Comme depuis toujours à l'occasion de pareilles grandes manifestations culturelles, le secteur ‘expositions’ occupe le plus de place. Les différentes expositions prévues soit s'orientent vers l'art contemporain vivant dans le monde, soit rendent hommage aux deux ‘âges d'or’ que la ville sur l'Escaut a connus au cours de son histoire turbulente: les années baroques à l'époque de Rubens, au cours de la première moitié du xviie siècle, et les riches années entre 1885 et 1930, lorsqu'Anvers redevint une véritable métropole.
La somptueuse exposition consacrée au peintre Jacob Jordaens, né en 1593, soit il y a exactement quatre siècles, au Musée royal des Beaux-Arts, sera la grande manifestation destinée à accrocher l'attention du grand public. Une petite centaine de tableaux, originaires de tous les grands musées du monde entier, de ce contemporain de Rubens (1577-1640) et de Van Dyck (1599-1641) y seront présentés au public.
La Maison Rubens proposera une exposition spéciale de dessins provenant dudit Rubenscantoor (L'atelier de Rubens), c'est-à-dire du studio où Rubens conservait les originaux de ses projets, son matériel d'étude et sa documentation, pensant cacher ainsi au monde extérieur le secret de son art.

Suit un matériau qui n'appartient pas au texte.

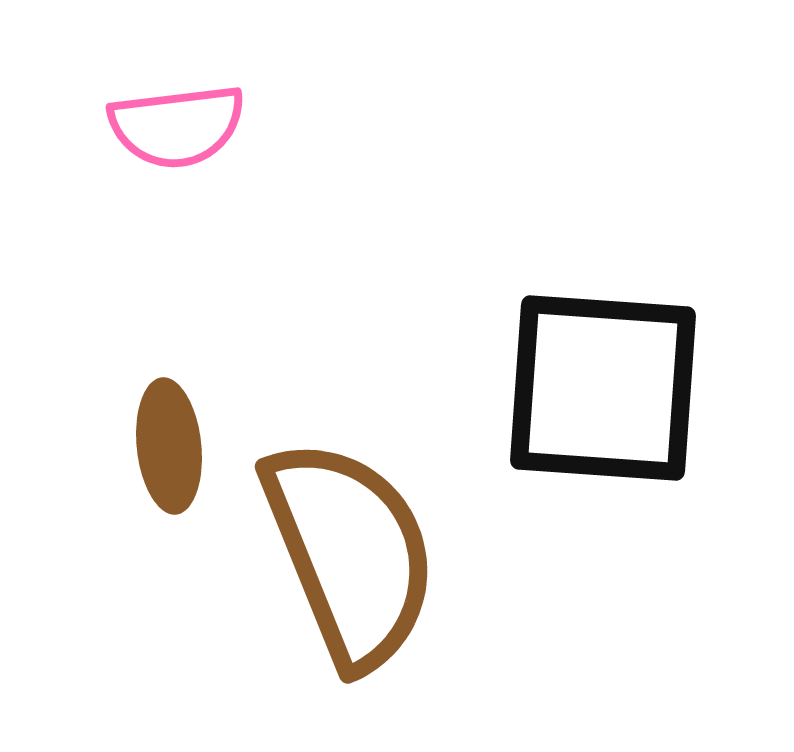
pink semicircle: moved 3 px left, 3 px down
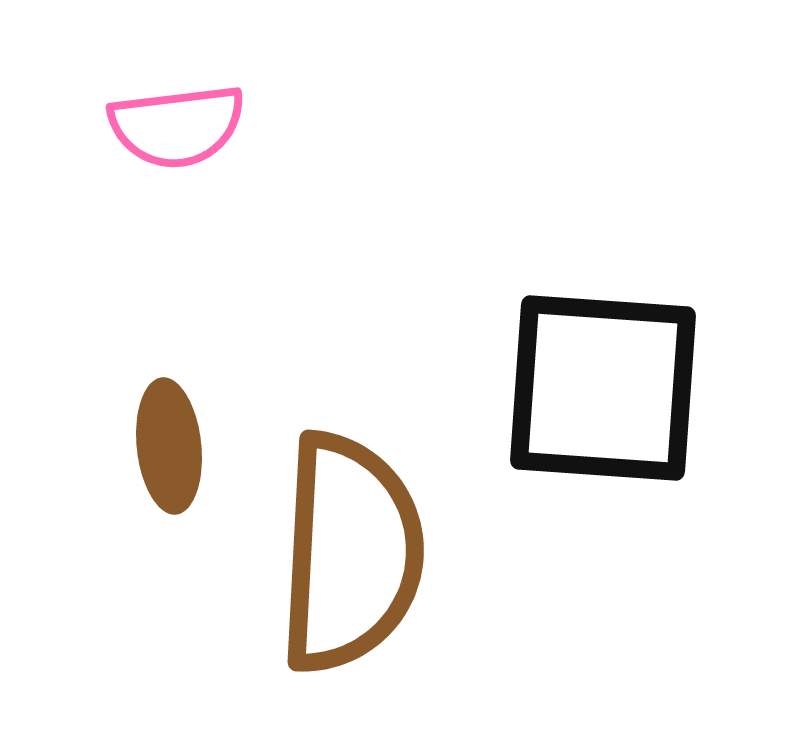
brown semicircle: rotated 25 degrees clockwise
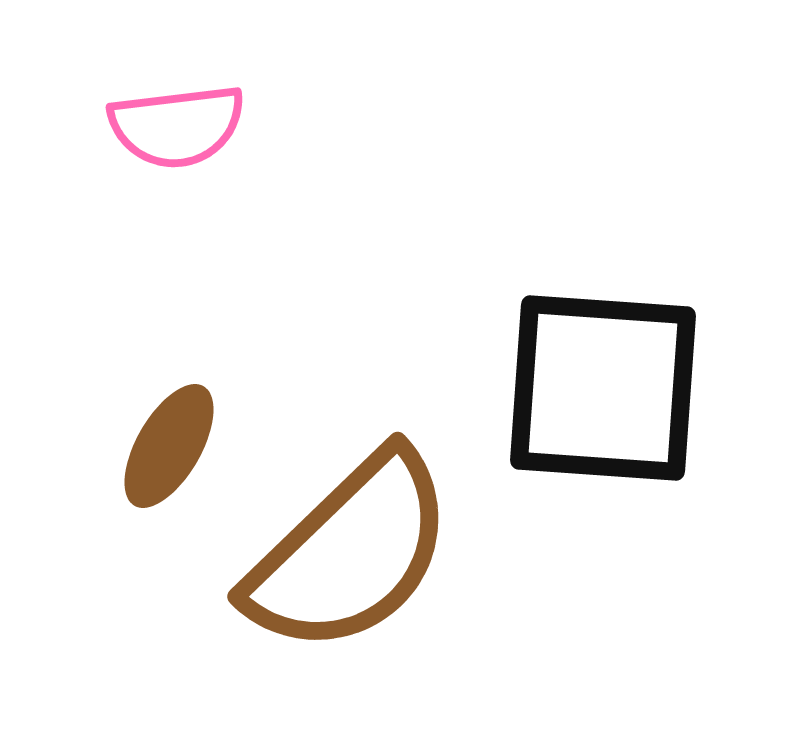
brown ellipse: rotated 36 degrees clockwise
brown semicircle: rotated 43 degrees clockwise
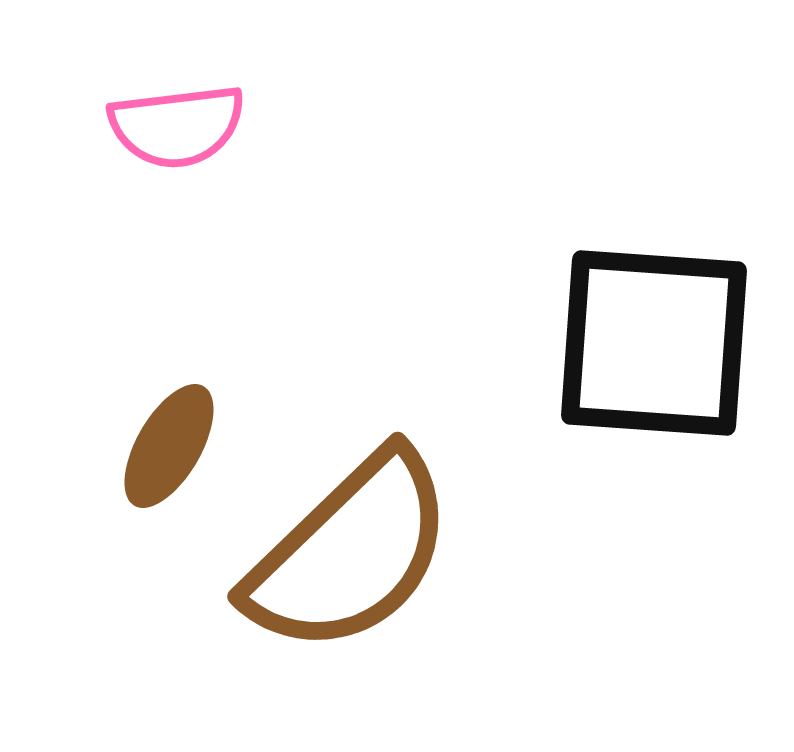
black square: moved 51 px right, 45 px up
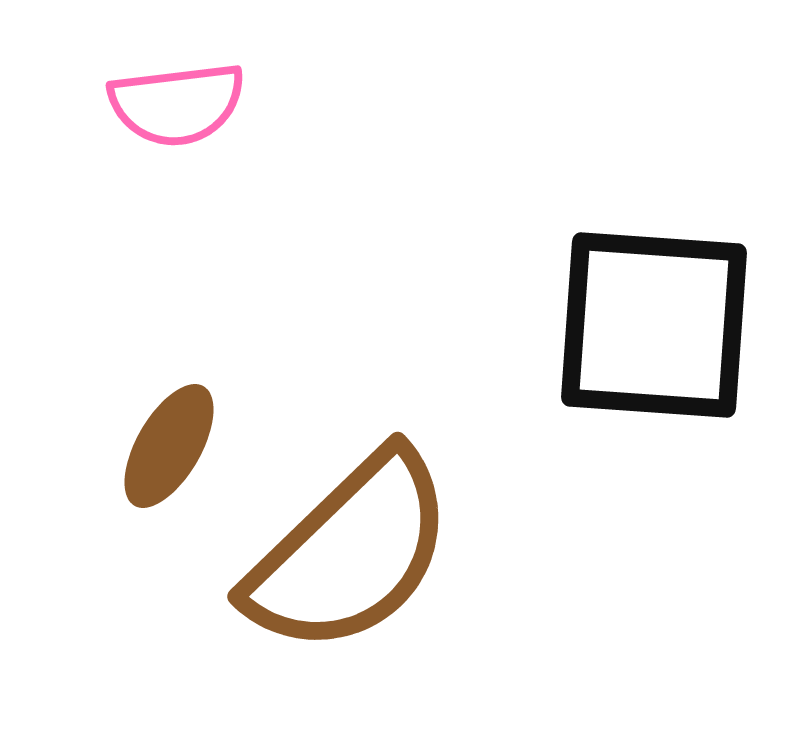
pink semicircle: moved 22 px up
black square: moved 18 px up
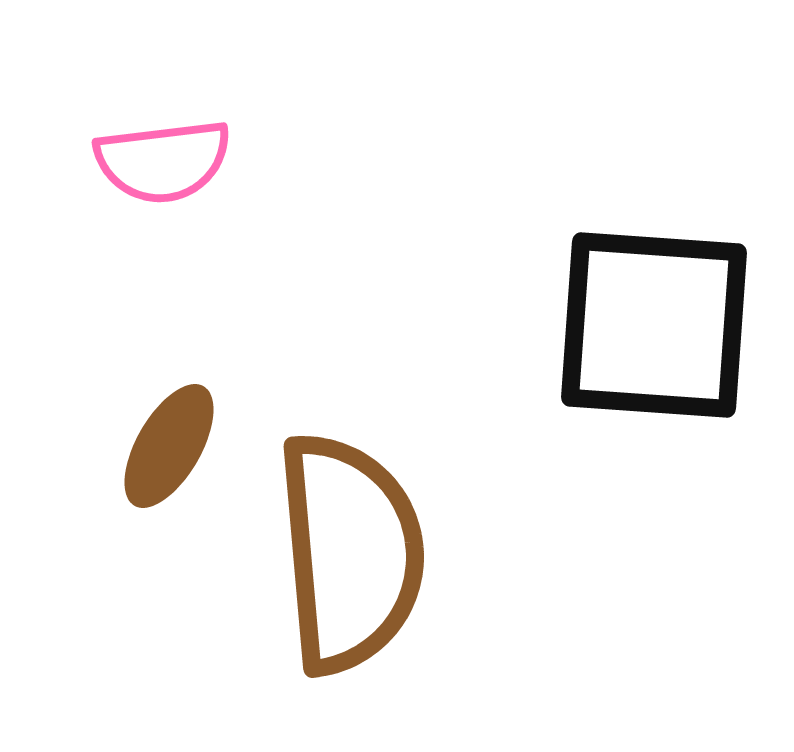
pink semicircle: moved 14 px left, 57 px down
brown semicircle: rotated 51 degrees counterclockwise
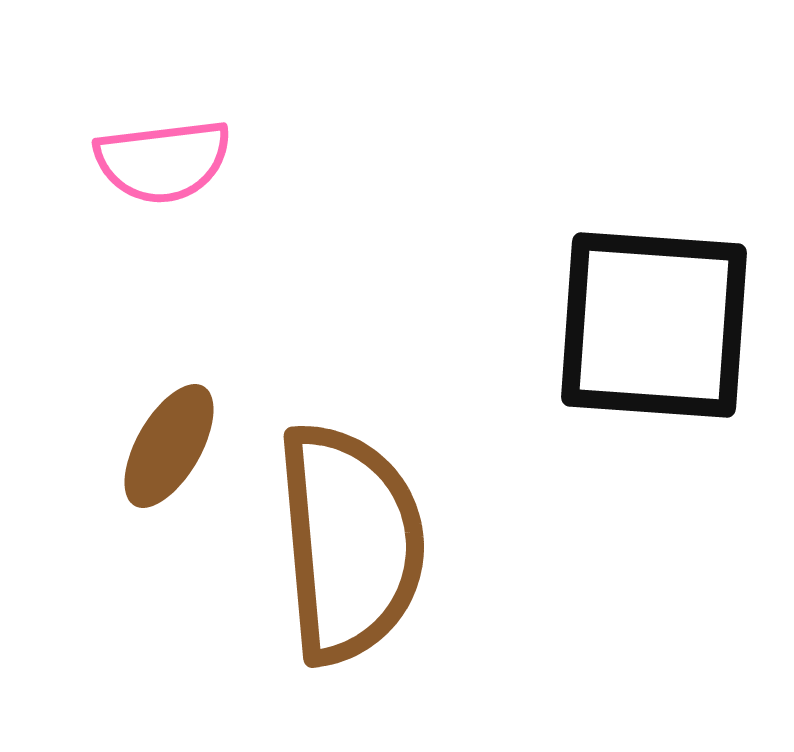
brown semicircle: moved 10 px up
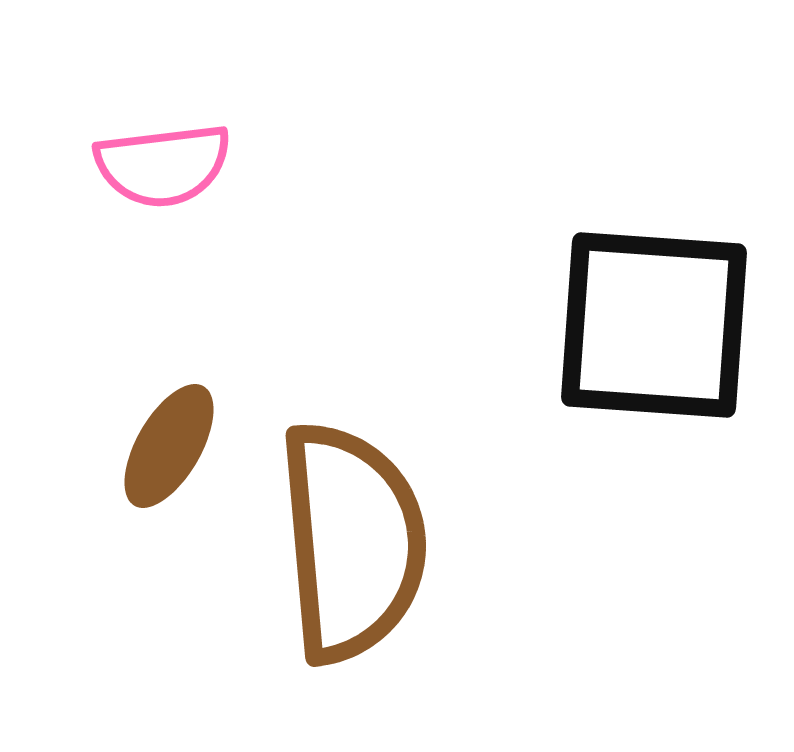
pink semicircle: moved 4 px down
brown semicircle: moved 2 px right, 1 px up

L'exposition Verhaal van een metropool (Histoire d'une métropole) retracera une image de la ville riche qu'était Anvers aux xvie et xviie siècles. Celle intitulée De panoramische droom (Le rêve panoramique) montrera la ville flamboyante des trois expositions universelles qui s'y sont déroulées entre 1885 et 1930. Au cours de ces deux périodes, Anvers était devenue un véritable port mondial et une métropole authentique.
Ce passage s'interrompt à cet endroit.